A Transect-based approach to trees
ROBERT STEUTEVILLE    JAN. 1, 2005
Duany Plater-Zyberk & Co. has settled on a gradation of tree-planting for various parts of the Transect. In rural sectors of the Transect, T1-T3, “the plantings should be informally grouped (clustered), and can include various tree types and sizes,” explains Jorge Planas at DPZ. The rural sectors can often accommodate large trees. “As you move to the urban parts of the Transect, T4-T6, the trees begin to take on more steady patterns, and types should not vary,” he says. “The tree size is recommended to be smaller, and thus with a tighter spacing.” In commercial areas, spacing may be less steady, Planas says, because businesses don’t want their storefronts and entrances to be obscured. “Tree spacing and types should take into account the buildings and views into them,” Planas suggests.
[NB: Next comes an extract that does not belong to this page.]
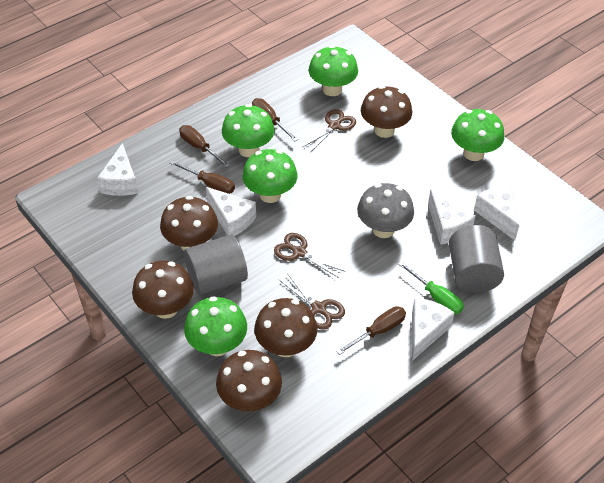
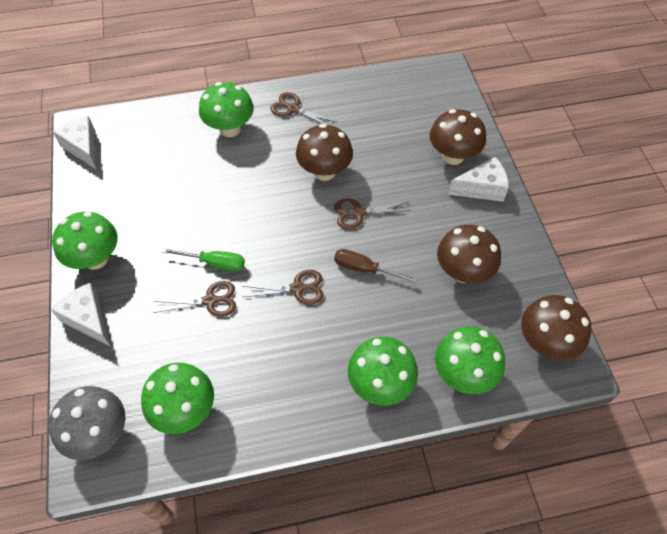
brown mushroom: 5 -> 4
brown scissors: 3 -> 4
brown screwdriver: 4 -> 1
grey cylinder: 2 -> 0
white cheese: 5 -> 3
Where the design calls for tree pits in mostly paved commercial areas, DPZ has recommended using brick paving that allows water to reach the roots. Planas warns that a street will look cluttered if varied kinds of fencing are installed around trees. He recommends “simple and traditional pit guards of the upside-down ‘U’ [type] linked together.” If large trees are desired for commercial settings, it’s best to plant them on boulevards, usually in the median, Planas says. Continuous planting strips of trees can work on the street side of a boulevard “provided the sidewalk is ample enough,” he notes.